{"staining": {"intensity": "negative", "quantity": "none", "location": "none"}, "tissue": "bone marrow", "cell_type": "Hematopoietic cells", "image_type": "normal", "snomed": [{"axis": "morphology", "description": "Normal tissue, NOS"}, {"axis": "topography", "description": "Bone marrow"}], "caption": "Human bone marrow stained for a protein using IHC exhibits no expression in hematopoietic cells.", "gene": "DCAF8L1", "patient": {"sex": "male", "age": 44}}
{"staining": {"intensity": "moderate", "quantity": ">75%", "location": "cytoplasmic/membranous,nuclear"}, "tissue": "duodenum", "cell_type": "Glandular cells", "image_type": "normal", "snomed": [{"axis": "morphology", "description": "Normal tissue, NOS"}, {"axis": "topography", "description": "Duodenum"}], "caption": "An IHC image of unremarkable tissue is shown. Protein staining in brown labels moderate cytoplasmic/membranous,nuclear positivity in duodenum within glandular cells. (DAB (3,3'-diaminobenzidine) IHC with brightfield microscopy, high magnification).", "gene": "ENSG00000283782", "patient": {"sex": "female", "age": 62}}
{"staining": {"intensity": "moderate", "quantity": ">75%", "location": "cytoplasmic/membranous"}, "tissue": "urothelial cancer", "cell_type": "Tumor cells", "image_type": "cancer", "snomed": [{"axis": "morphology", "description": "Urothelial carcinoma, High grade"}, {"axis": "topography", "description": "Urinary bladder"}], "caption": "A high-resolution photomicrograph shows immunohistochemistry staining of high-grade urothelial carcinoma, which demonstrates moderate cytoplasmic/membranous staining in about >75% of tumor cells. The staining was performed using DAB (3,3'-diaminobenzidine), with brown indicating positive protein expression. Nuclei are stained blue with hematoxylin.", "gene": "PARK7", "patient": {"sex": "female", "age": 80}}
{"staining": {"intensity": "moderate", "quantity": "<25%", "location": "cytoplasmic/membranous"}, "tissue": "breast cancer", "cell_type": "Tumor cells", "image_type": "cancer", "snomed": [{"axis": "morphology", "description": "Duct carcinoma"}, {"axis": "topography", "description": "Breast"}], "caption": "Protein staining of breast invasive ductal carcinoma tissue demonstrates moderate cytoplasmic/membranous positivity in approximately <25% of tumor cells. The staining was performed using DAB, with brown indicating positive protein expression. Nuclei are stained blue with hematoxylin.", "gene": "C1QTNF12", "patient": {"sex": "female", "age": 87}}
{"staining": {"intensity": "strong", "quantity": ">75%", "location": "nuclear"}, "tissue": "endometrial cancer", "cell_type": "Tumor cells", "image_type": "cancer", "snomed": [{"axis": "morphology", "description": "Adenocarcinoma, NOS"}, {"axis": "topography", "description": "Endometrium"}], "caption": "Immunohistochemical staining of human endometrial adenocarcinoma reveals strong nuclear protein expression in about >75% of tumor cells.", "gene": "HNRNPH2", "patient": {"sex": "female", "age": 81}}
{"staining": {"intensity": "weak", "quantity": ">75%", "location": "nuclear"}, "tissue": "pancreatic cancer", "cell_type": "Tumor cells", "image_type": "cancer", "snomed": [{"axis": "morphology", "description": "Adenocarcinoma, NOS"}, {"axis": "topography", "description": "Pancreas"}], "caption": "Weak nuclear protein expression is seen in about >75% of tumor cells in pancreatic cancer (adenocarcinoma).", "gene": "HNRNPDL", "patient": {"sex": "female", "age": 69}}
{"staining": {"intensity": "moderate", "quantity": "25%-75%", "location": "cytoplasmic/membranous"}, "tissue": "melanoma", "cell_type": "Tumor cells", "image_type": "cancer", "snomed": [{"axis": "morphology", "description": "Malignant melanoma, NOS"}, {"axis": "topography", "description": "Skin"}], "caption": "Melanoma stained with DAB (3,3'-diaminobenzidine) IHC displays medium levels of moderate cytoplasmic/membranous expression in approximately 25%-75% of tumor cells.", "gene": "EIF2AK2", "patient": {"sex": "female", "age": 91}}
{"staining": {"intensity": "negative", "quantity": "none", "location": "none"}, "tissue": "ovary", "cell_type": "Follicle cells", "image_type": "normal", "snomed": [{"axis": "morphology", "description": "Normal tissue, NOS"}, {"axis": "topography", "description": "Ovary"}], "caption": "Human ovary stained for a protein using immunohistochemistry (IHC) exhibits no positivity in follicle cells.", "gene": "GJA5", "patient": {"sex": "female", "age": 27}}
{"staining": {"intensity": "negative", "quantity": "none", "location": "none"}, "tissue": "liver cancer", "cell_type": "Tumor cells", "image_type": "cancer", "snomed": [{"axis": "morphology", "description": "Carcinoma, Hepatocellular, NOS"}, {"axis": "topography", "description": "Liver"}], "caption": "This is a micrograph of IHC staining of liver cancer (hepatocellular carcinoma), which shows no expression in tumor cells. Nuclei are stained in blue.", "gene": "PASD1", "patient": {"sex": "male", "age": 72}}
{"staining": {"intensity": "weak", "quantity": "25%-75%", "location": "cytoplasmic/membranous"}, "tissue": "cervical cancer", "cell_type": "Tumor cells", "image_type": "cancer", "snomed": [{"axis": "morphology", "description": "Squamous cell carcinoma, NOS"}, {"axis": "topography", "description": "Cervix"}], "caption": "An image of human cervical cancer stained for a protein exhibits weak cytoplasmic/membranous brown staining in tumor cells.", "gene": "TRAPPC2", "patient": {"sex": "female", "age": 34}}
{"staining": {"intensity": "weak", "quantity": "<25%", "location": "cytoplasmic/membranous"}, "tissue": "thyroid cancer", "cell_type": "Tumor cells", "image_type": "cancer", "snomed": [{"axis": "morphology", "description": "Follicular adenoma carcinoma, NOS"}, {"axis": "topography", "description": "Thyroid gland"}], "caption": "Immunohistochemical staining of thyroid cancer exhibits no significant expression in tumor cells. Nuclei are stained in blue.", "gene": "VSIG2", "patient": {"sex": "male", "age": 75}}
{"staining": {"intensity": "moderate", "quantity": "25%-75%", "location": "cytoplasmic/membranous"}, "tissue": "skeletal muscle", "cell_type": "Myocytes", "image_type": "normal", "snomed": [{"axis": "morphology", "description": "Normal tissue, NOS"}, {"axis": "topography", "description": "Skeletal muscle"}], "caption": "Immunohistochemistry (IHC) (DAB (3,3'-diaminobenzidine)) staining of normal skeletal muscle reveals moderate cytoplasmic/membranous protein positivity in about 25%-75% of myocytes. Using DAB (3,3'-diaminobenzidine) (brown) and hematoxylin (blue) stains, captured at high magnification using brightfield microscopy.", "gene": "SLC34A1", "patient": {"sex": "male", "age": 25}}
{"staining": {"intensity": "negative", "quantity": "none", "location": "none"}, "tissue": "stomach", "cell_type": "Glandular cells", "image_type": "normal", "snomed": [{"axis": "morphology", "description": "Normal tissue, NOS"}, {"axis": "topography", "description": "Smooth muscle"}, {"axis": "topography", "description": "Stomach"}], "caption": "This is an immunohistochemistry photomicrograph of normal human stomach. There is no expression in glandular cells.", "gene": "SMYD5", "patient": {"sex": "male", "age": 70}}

→ Exercise directions
Your task is to reproduce each entry exactly.

→ Exercise output
{"staining": {"intensity": "negative", "quantity": "none", "location": "none"}, "tissue": "bone marrow", "cell_type": "Hematopoietic cells", "image_type": "normal", "snomed": [{"axis": "morphology", "description": "Normal tissue, NOS"}, {"axis": "topography", "description": "Bone marrow"}], "caption": "Human bone marrow stained for a protein using IHC exhibits no expression in hematopoietic cells.", "gene": "DCAF8L1", "patient": {"sex": "male", "age": 44}}
{"staining": {"intensity": "moderate", "quantity": ">75%", "location": "cytoplasmic/membranous,nuclear"}, "tissue": "duodenum", "cell_type": "Glandular cells", "image_type": "normal", "snomed": [{"axis": "morphology", "description": "Normal tissue, NOS"}, {"axis": "topography", "description": "Duodenum"}], "caption": "An IHC image of unremarkable tissue is shown. Protein staining in brown labels moderate cytoplasmic/membranous,nuclear positivity in duodenum within glandular cells. (DAB (3,3'-diaminobenzidine) IHC with brightfield microscopy, high magnification).", "gene": "ENSG00000283782", "patient": {"sex": "female", "age": 62}}
{"staining": {"intensity": "moderate", "quantity": ">75%", "location": "cytoplasmic/membranous"}, "tissue": "urothelial cancer", "cell_type": "Tumor cells", "image_type": "cancer", "snomed": [{"axis": "morphology", "description": "Urothelial carcinoma, High grade"}, {"axis": "topography", "description": "Urinary bladder"}], "caption": "A high-resolution photomicrograph shows immunohistochemistry staining of high-grade urothelial carcinoma, which demonstrates moderate cytoplasmic/membranous staining in about >75% of tumor cells. The staining was performed using DAB (3,3'-diaminobenzidine), with brown indicating positive protein expression. Nuclei are stained blue with hematoxylin.", "gene": "PARK7", "patient": {"sex": "female", "age": 80}}
{"staining": {"intensity": "moderate", "quantity": "<25%", "location": "cytoplasmic/membranous"}, "tissue": "breast cancer", "cell_type": "Tumor cells", "image_type": "cancer", "snomed": [{"axis": "morphology", "description": "Duct carcinoma"}, {"axis": "topography", "description": "Breast"}], "caption": "Protein staining of breast invasive ductal carcinoma tissue demonstrates moderate cytoplasmic/membranous positivity in approximately <25% of tumor cells. The staining was performed using DAB, with brown indicating positive protein expression. Nuclei are stained blue with hematoxylin.", "gene": "C1QTNF12", "patient": {"sex": "female", "age": 87}}
{"staining": {"intensity": "strong", "quantity": ">75%", "location": "nuclear"}, "tissue": "endometrial cancer", "cell_type": "Tumor cells", "image_type": "cancer", "snomed": [{"axis": "morphology", "description": "Adenocarcinoma, NOS"}, {"axis": "topography", "description": "Endometrium"}], "caption": "Immunohistochemical staining of human endometrial adenocarcinoma reveals strong nuclear protein expression in about >75% of tumor cells.", "gene": "HNRNPH2", "patient": {"sex": "female", "age": 81}}
{"staining": {"intensity": "weak", "quantity": ">75%", "location": "nuclear"}, "tissue": "pancreatic cancer", "cell_type": "Tumor cells", "image_type": "cancer", "snomed": [{"axis": "morphology", "description": "Adenocarcinoma, NOS"}, {"axis": "topography", "description": "Pancreas"}], "caption": "Weak nuclear protein expression is seen in about >75% of tumor cells in pancreatic cancer (adenocarcinoma).", "gene": "HNRNPDL", "patient": {"sex": "female", "age": 69}}
{"staining": {"intensity": "moderate", "quantity": "25%-75%", "location": "cytoplasmic/membranous"}, "tissue": "melanoma", "cell_type": "Tumor cells", "image_type": "cancer", "snomed": [{"axis": "morphology", "description": "Malignant melanoma, NOS"}, {"axis": "topography", "description": "Skin"}], "caption": "Melanoma stained with DAB (3,3'-diaminobenzidine) IHC displays medium levels of moderate cytoplasmic/membranous expression in approximately 25%-75% of tumor cells.", "gene": "EIF2AK2", "patient": {"sex": "female", "age": 91}}
{"staining": {"intensity": "negative", "quantity": "none", "location": "none"}, "tissue": "ovary", "cell_type": "Follicle cells", "image_type": "normal", "snomed": [{"axis": "morphology", "description": "Normal tissue, NOS"}, {"axis": "topography", "description": "Ovary"}], "caption": "Human ovary stained for a protein using immunohistochemistry (IHC) exhibits no positivity in follicle cells.", "gene": "GJA5", "patient": {"sex": "female", "age": 27}}
{"staining": {"intensity": "negative", "quantity": "none", "location": "none"}, "tissue": "liver cancer", "cell_type": "Tumor cells", "image_type": "cancer", "snomed": [{"axis": "morphology", "description": "Carcinoma, Hepatocellular, NOS"}, {"axis": "topography", "description": "Liver"}], "caption": "This is a micrograph of IHC staining of liver cancer (hepatocellular carcinoma), which shows no expression in tumor cells. Nuclei are stained in blue.", "gene": "PASD1", "patient": {"sex": "male", "age": 72}}
{"staining": {"intensity": "weak", "quantity": "25%-75%", "location": "cytoplasmic/membranous"}, "tissue": "cervical cancer", "cell_type": "Tumor cells", "image_type": "cancer", "snomed": [{"axis": "morphology", "description": "Squamous cell carcinoma, NOS"}, {"axis": "topography", "description": "Cervix"}], "caption": "An image of human cervical cancer stained for a protein exhibits weak cytoplasmic/membranous brown staining in tumor cells.", "gene": "TRAPPC2", "patient": {"sex": "female", "age": 34}}
{"staining": {"intensity": "weak", "quantity": "<25%", "location": "cytoplasmic/membranous"}, "tissue": "thyroid cancer", "cell_type": "Tumor cells", "image_type": "cancer", "snomed": [{"axis": "morphology", "description": "Follicular adenoma carcinoma, NOS"}, {"axis": "topography", "description": "Thyroid gland"}], "caption": "Immunohistochemical staining of thyroid cancer exhibits no significant expression in tumor cells. Nuclei are stained in blue.", "gene": "VSIG2", "patient": {"sex": "male", "age": 75}}
{"staining": {"intensity": "moderate", "quantity": "25%-75%", "location": "cytoplasmic/membranous"}, "tissue": "skeletal muscle", "cell_type": "Myocytes", "image_type": "normal", "snomed": [{"axis": "morphology", "description": "Normal tissue, NOS"}, {"axis": "topography", "description": "Skeletal muscle"}], "caption": "Immunohistochemistry (IHC) (DAB (3,3'-diaminobenzidine)) staining of normal skeletal muscle reveals moderate cytoplasmic/membranous protein positivity in about 25%-75% of myocytes. Using DAB (3,3'-diaminobenzidine) (brown) and hematoxylin (blue) stains, captured at high magnification using brightfield microscopy.", "gene": "SLC34A1", "patient": {"sex": "male", "age": 25}}
{"staining": {"intensity": "negative", "quantity": "none", "location": "none"}, "tissue": "stomach", "cell_type": "Glandular cells", "image_type": "normal", "snomed": [{"axis": "morphology", "description": "Normal tissue, NOS"}, {"axis": "topography", "description": "Smooth muscle"}, {"axis": "topography", "description": "Stomach"}], "caption": "This is an immunohistochemistry photomicrograph of normal human stomach. There is no expression in glandular cells.", "gene": "SMYD5", "patient": {"sex": "male", "age": 70}}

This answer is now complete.